Il sintomo è una costellazione compatta del sé con il quale si presenta la persona nella richiesta d’aiuto. Nel sintomo è come se mancasse spazio. Considerando come punto centrale del cambiamento l’accettazione, questa diviene, ancora, l’abitare uno spazio nuovo dove il confronto dei poli dà differenziazione. Ogni polo è sempre in relazione a ciò che non è, e sant’Agostino intende bene dicendo “il male non esiste, è solo mancanza di bene”. 

Buber dice “all’inizio è la relazione” e la figura è sempre in relazione allo sfondo; nella dinamica figura/sfondo la figura che sale come oggetto di consapevolezza è in relazione ad uno sfondo che la mantiene o la sostituisce in un rapporto continuo con la figura stessa e l’ambiente.
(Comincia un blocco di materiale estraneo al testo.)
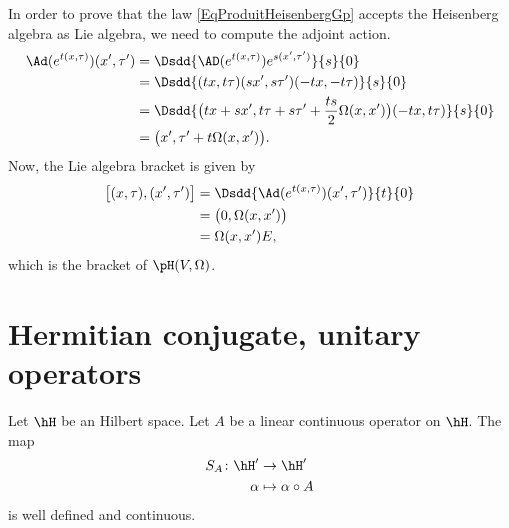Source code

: In order to prove that the law \eqref{EqProduitHeisenbergGp} accepts the Heisenberg algebra as Lie algebra, we need to compute the adjoint action.
\begin{equation}
	\begin{aligned}[]
		\Ad( e^{t(x,\tau)})(x',\tau') & =\Dsdd{ \AD( e^{t(x,\tau)}) e^{s(x',\tau')} }{s}{0}                                 \\
		                              & =\Dsdd{ (tx,t\tau)(sx',s\tau')(-tx,-t\tau) }{s}{0}                                  \\
		                              & =\Dsdd{ \big(tx+sx',t\tau+s\tau'+\frac{ ts }{2}\Omega(x,x')\big)(-tx,t\tau) }{s}{0} \\
		                              & =\big( x',\tau'+t\Omega(x,x') \big).
	\end{aligned}
\end{equation}
Now, the Lie algebra bracket is given by
\begin{equation}
	\begin{aligned}[]
		\big[ (x,\tau),(x',\tau') \big] & =\Dsdd{ \Ad( e^{t(x,\tau)})(x',\tau') }{t}{0} \\
		                                & =\big( 0,\Omega(x,x') \big)                   \\
		                                & =\Omega(x,x')E,
	\end{aligned}
\end{equation}
which is the bracket of $\pH(V,\Omega)$.

\section{Hermitian conjugate, unitary operators}

\begin{lemma}
	Let \( \hH\) be an Hilbert space. Let \( A\) be a linear continuous operator on \( \hH\). The map
	\begin{equation}
		\begin{aligned}
			S_A\colon \hH' & \to \hH'              \\
			\alpha         & \mapsto \alpha\circ A
		\end{aligned}
	\end{equation}
	is well defined and continuous.
\end{lemma}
Ogni oggetto di consapevolezza è in relazione a ciò che la tiene su e a ciò che sta sotto e che potrebbe prenderne il posto in relazione all’ambiente. “Molti sostengono che due stati d’animo sarebbero ontologici per l’uomo e ciò vuol dire che tali stati d’animo sarebbero indispensabili per la condizione umana” (Spaltro). C’è bisogno di movimento, di differenziazione. 

Un corpo morto non ha movimento se non meccanico e meccanico è un termine ideale per pensare all’aspetto compatto del sintomo. Cambiare è scompattare, distinguere e muovere le diverse risorse, uscire da una matassa; cambiare è accettare, un po’ come nel gruppo cambiare è appartenere. In Gestalt il sintomo è qualcosa dove il tutto è bloccato, non una parte singolarmente intesa; è qualcosa dove tutte le parti restano fregate, fisse, sconosciute al sé per funzionalità, e se funzionalità lo lego a movimento va da sé che dis-funzionalità è legato a fisso. Del resto anche nell’esperienza con l’enneagramma (da Gurdjieff con i movimenti e le danze sacre a Naranjo successivamente con la sua rivisitazione) si tende a guardare il carattere come una fissazione e si invita la persona a permettersi tutte le altre nuove possibilità di movimento. Parlare del sintomo come un ‘oggetto’ in cui c’è una fissazione compatta mi fa pensare a quella fase del T-group che è il gelo, freezing, con tempo e spazio arenati e fissi e che è seguita da uno scongelamento quando l’energia trova un canale per uscire (unfreezing). 

Il gelo del piccolo gruppo è l’ingresso per la fase del cambiamento con la potente fuoriuscita di calore ed energia. Parallelamente, riguardo alla persona “il sintomo costituisce spesso la porta d’ingresso essendo come un ‘richiamo’ specifico della persona” (Ginger).